------ EXTRACT PROVIDED
Lewis Green Stevenson (August 15, 1868 – April 5, 1929) was an American politician. He was the Illinois Secretary of State from 1914 to 1917 and a member of Illinois' political Stevenson family.

Early life
Born in Chenoa, Illinois, Stevenson was educated in the Bloomington public schools, at Phillips Exeter Academy, and at Illinois State Normal University (now Illinois State University). He died of a heart ailment, at his home, in Bloomington, Illinois.

Stevenson's father, Adlai Ewing Stevenson I, was the 23rd Vice President of the United States from 1893 to 1897. Stevenson's son, Adlai Ewing Stevenson II, was the Governor of Illinois, the Democratic candidate for President of the United States in 1952 and 1956 and later the United States Ambassador to the United Nations. His grandson, Adlai Ewing Stevenson III, was a U.S. senator from Illinois. The actor McLean Stevenson was his first cousin twice removed.

Marriage and issue

Lewis Stevenson married Helen Louise Davis, daughter of Pantagraph publisher W. O. Davis and granddaughter of Jesse Fell. They had two children, Elizabeth "Buffy" and Adlai Ewing Stevenson II.
------------
------ EXTRACTED INFORMATION
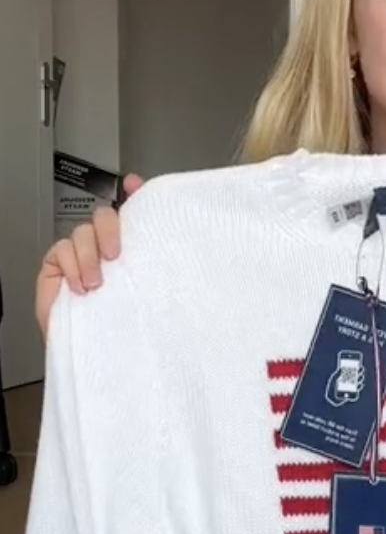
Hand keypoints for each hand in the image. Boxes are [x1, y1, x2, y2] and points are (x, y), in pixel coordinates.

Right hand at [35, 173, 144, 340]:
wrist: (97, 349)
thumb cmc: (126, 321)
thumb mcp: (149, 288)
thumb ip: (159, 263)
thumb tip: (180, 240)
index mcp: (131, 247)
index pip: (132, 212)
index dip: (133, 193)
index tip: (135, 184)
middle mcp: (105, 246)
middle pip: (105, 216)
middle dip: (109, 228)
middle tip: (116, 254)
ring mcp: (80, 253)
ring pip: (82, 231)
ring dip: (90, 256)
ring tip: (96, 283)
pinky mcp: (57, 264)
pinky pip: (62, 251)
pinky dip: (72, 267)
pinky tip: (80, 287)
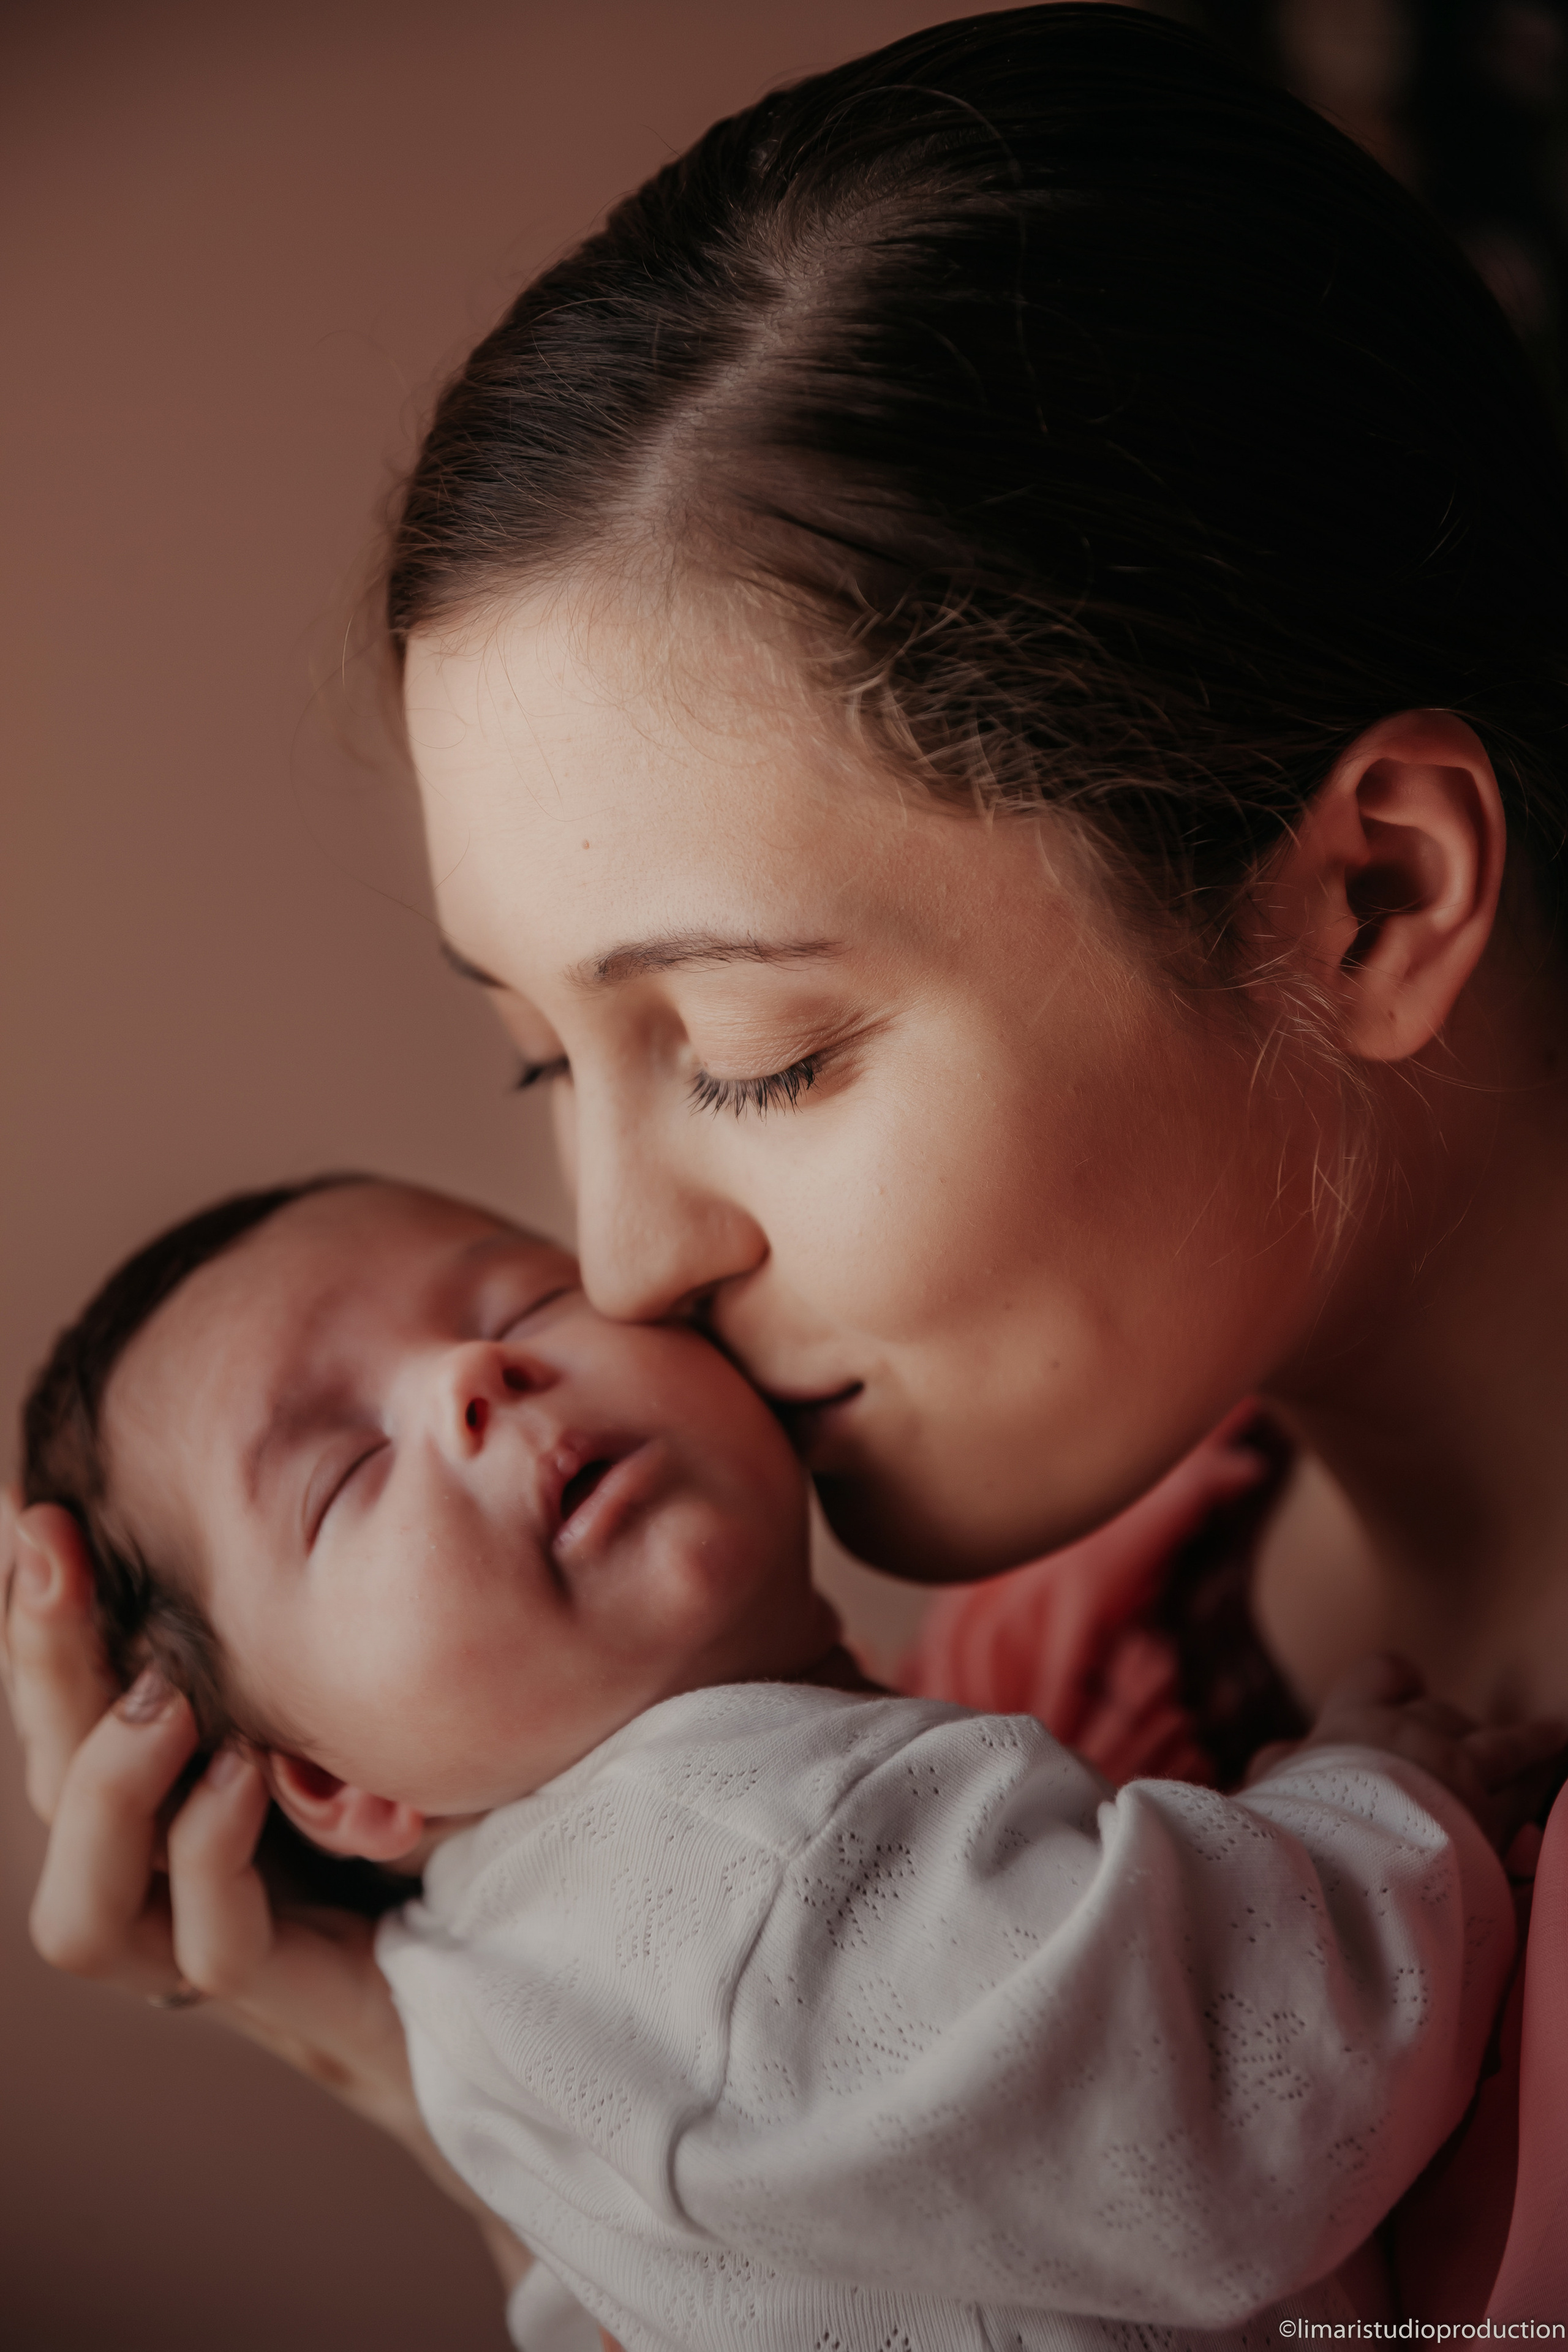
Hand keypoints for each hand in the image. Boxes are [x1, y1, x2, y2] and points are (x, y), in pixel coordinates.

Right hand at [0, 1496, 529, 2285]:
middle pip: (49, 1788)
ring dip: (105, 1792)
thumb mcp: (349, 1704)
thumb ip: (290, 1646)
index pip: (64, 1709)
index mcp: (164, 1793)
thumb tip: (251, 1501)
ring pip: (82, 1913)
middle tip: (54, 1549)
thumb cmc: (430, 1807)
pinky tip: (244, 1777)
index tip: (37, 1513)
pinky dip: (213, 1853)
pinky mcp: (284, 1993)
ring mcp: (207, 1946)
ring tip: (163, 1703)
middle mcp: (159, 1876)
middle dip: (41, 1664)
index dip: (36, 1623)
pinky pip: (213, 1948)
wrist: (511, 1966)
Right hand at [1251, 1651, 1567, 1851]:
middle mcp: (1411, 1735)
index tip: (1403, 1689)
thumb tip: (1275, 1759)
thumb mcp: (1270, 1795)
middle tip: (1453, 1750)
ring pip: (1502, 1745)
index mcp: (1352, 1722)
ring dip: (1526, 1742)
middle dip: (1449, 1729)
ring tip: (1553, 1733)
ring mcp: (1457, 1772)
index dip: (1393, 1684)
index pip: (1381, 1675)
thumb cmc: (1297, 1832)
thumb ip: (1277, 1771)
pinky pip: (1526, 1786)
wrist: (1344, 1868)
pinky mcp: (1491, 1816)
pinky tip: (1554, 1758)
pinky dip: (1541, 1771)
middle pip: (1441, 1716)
------------
------ EXTRACTED INFORMATION
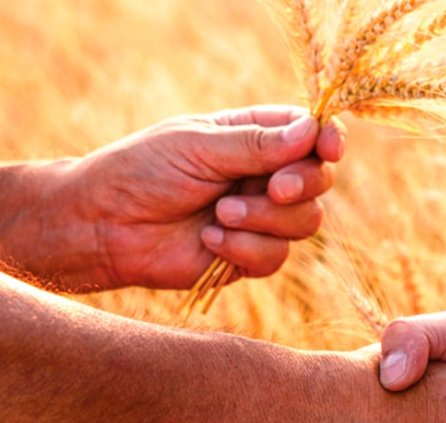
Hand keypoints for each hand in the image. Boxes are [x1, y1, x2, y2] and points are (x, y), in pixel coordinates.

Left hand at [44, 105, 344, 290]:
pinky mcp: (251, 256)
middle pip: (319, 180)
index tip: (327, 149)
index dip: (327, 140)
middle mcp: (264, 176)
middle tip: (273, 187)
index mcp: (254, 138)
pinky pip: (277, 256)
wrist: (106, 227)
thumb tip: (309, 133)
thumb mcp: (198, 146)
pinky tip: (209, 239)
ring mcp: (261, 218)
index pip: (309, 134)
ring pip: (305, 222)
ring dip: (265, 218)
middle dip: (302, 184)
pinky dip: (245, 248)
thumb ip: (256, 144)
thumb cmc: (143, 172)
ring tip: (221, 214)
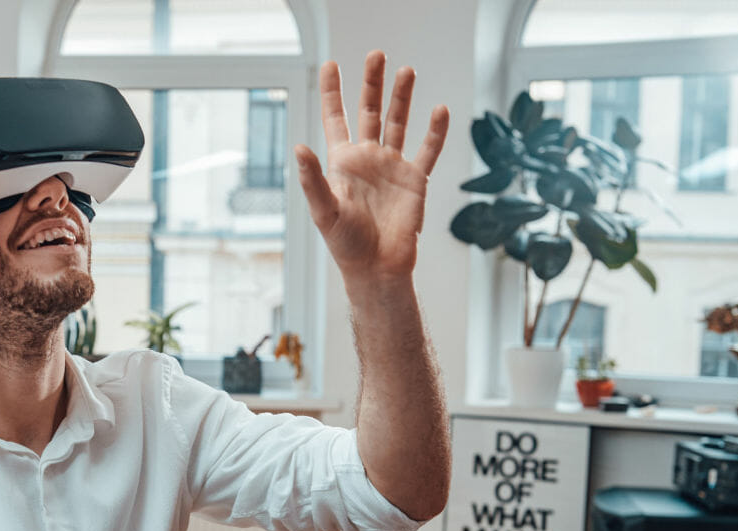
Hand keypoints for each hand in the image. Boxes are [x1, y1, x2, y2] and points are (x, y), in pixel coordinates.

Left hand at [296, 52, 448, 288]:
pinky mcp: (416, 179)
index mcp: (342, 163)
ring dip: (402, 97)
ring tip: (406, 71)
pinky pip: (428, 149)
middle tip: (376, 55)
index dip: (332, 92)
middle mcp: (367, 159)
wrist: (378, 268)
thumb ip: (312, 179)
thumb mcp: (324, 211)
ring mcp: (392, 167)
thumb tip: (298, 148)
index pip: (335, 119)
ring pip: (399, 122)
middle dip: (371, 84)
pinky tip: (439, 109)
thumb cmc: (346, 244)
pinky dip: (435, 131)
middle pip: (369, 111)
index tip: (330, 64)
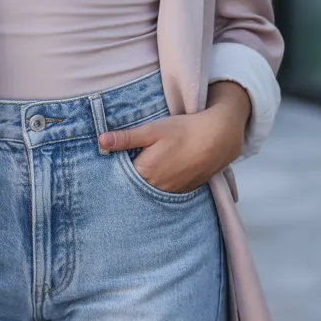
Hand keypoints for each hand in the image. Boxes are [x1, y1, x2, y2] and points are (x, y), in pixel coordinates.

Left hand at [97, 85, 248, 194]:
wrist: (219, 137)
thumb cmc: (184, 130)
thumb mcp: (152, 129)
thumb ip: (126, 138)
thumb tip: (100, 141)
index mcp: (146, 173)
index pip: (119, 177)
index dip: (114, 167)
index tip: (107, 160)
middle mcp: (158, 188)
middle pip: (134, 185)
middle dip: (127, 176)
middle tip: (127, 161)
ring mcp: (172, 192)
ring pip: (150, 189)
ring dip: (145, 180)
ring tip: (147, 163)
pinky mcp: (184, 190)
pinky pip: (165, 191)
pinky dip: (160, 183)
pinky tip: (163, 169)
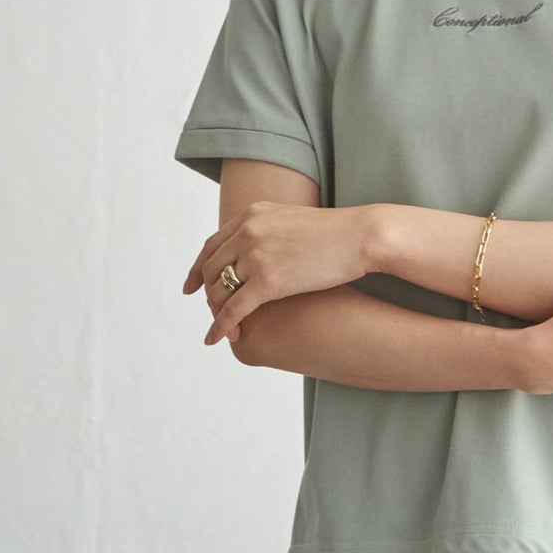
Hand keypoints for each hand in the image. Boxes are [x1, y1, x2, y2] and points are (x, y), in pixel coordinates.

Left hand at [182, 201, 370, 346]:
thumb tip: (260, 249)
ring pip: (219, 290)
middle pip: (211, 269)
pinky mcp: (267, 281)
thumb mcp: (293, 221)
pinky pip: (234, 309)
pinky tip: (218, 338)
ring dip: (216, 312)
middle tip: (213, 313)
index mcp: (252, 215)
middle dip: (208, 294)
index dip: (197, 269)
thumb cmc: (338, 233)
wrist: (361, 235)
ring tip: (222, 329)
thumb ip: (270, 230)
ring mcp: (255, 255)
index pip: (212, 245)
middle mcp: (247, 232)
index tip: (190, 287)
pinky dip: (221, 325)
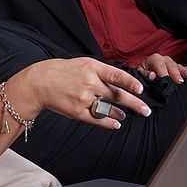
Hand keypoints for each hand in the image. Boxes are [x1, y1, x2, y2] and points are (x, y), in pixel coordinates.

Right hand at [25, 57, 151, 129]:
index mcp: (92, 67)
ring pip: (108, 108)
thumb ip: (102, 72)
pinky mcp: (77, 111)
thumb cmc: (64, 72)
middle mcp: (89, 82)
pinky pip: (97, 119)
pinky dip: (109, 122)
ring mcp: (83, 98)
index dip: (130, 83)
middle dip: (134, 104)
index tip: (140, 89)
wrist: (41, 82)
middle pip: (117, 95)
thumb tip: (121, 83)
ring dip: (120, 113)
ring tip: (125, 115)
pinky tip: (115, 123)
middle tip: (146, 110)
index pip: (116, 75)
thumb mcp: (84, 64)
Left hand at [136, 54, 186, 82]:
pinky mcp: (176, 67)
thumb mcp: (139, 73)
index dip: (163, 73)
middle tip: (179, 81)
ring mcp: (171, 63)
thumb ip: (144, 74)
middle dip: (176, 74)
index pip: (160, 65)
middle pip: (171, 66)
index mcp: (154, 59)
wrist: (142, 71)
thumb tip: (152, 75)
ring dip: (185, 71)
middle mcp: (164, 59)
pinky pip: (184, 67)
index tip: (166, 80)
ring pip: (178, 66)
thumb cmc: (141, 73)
------------
------ EXTRACTED INFORMATION
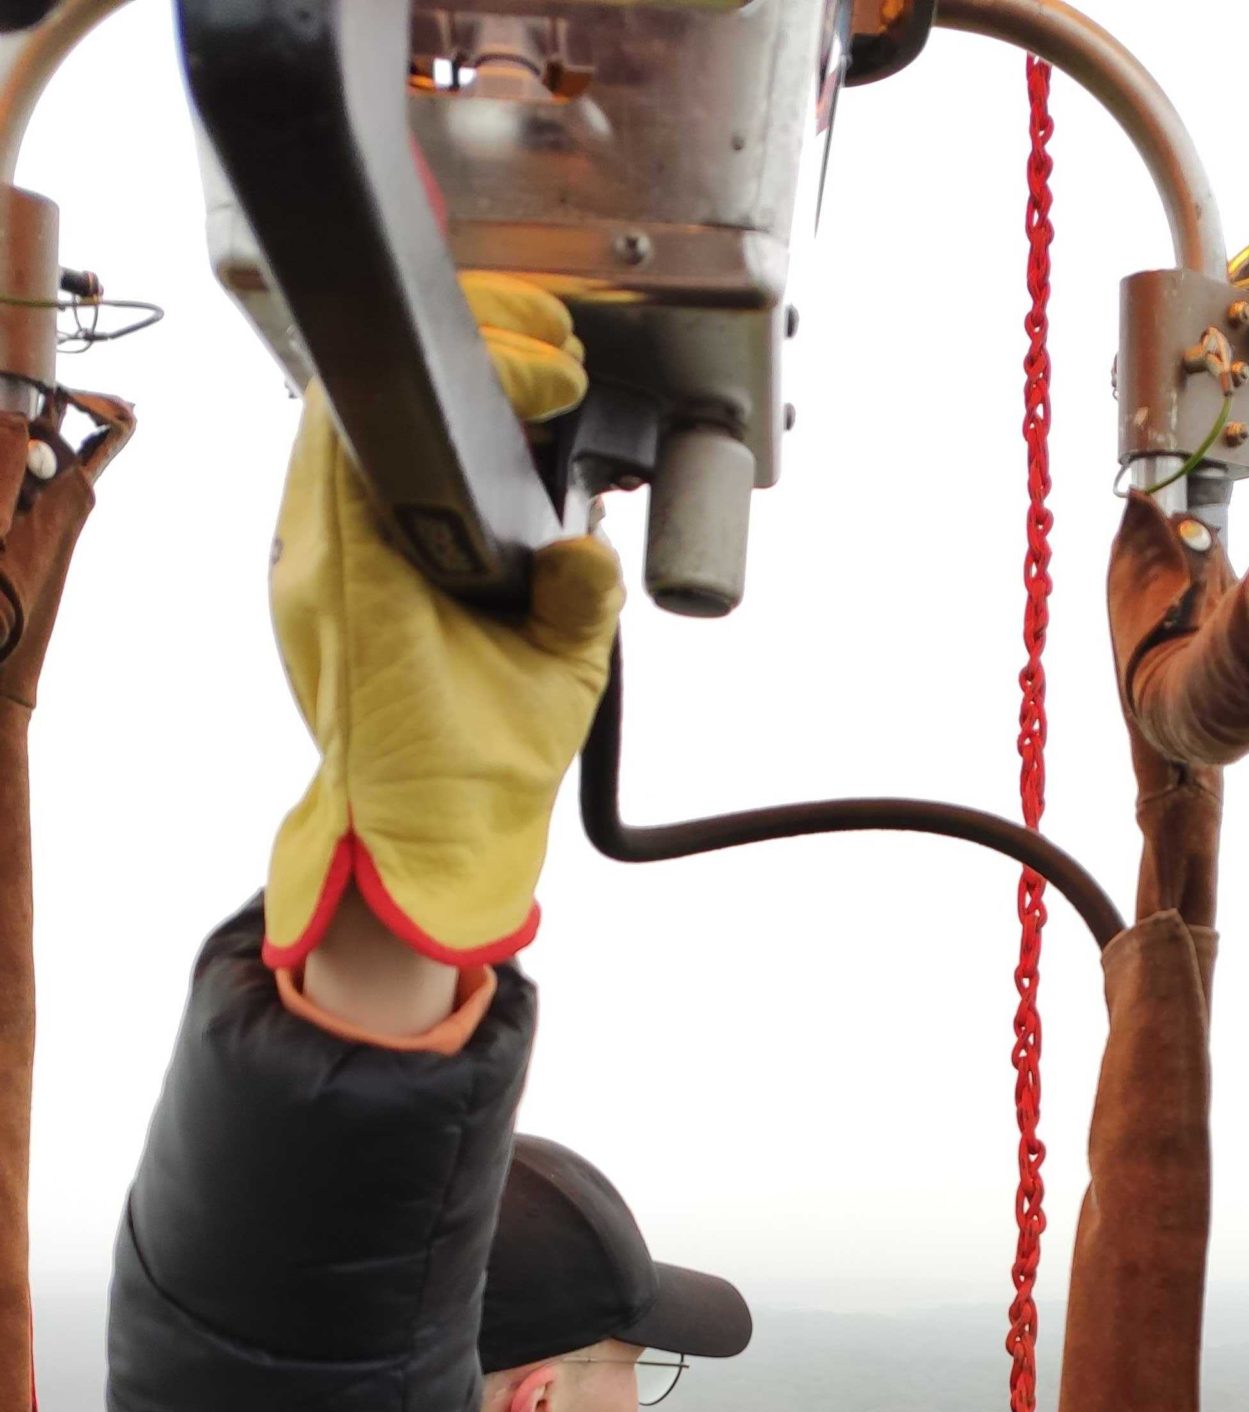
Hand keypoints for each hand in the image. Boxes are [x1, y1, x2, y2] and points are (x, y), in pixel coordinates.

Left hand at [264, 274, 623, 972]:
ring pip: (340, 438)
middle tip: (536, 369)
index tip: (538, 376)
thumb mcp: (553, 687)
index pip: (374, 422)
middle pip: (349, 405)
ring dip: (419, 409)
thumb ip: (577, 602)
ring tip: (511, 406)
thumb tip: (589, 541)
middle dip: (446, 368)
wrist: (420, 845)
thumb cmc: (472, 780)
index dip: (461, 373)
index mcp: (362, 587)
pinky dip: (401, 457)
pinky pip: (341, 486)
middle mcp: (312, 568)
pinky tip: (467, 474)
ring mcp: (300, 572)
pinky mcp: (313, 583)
------------
- YOUR TASKS -
1) Using the Lewis Green Stevenson biography, decide whether each statement agrees with it, and give the deciding words. (a) Stevenson served as Illinois Secretary of State from 1914 to 1917. (b) Stevenson was born in Bloomington, Illinois. (c) Stevenson's wife was the daughter of Jesse Fell.
2) According to the Lewis Green Stevenson biography, what was the cause of Stevenson's death?
3) Continue the Lewis Green Stevenson biography from its final sentence.

- ANSWERS FOR THE EXERCISE -
1)
(a) Yes: "He was the Illinois Secretary of State from 1914 to 1917"
(b) No: "Born in Chenoa, Illinois"
(c) No: "daughter of Pantagraph publisher W. O. Davis and granddaughter of Jesse Fell"

2) He died of a heart ailment.

3)
Political career
Lewis followed in his father's footsteps as a Democratic Party leader. He served as his father's private secretary while his father was Vice President of the United States. Later, Lewis served as chairman of the Illinois State Board of Pardons, president of the Illinois Centennial Commission, and as Secretary of State under Governor Edward Dunne. He took an active part in the national conventions of the Democratic party and was frequently consulted on party policy.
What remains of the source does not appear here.